## [WORK INSTRUCTION]
The required result is the exact run of lines beginning at the one containing "left knee: (703, 545)" and ending at the last line of the entries.

[INFORMATION SUPPLIED]

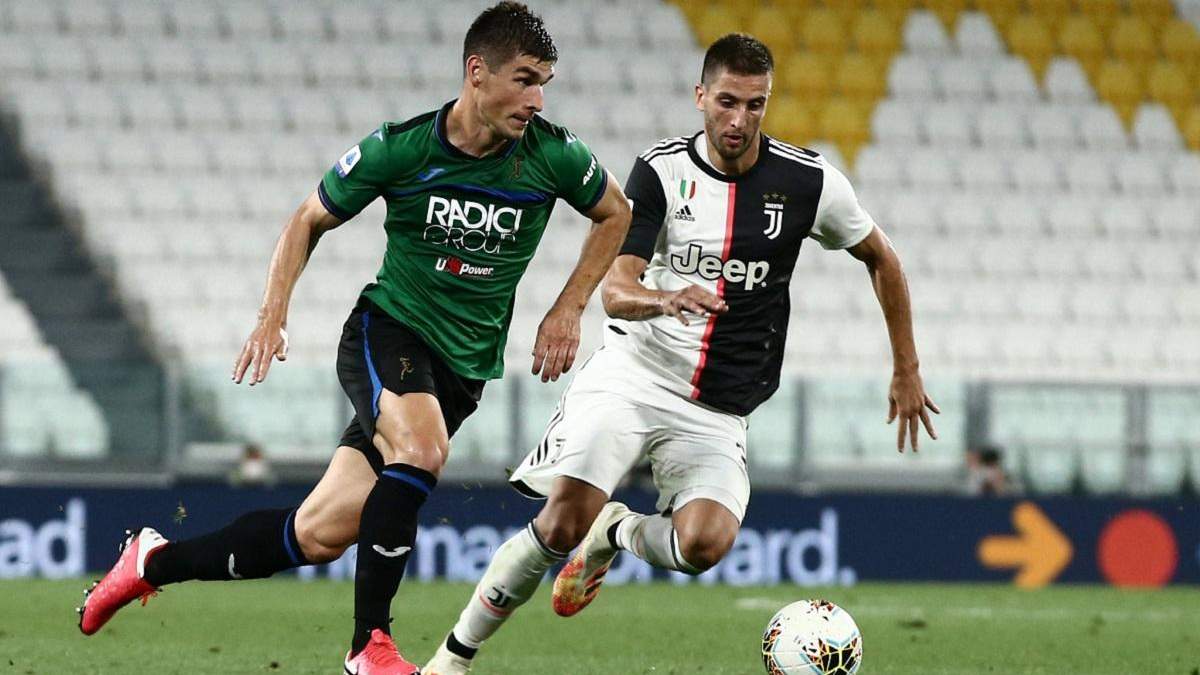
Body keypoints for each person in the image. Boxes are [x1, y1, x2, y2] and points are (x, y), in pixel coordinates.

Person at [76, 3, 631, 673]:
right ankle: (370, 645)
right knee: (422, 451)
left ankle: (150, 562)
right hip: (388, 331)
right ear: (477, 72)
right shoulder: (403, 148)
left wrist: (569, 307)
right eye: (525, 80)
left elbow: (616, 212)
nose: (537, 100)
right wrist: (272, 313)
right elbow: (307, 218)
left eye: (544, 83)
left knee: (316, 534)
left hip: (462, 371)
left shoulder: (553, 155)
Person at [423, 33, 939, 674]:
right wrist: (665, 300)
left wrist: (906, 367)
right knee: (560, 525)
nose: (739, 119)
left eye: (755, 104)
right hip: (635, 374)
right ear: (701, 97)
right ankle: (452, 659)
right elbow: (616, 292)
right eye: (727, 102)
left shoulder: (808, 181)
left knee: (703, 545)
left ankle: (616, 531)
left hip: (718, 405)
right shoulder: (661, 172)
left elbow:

[/INFORMATION SUPPLIED]

## [RESULT OF THIS TASK]
left knee: (703, 545)
left ankle: (616, 531)
left hip: (718, 405)
right shoulder: (661, 172)
left elbow:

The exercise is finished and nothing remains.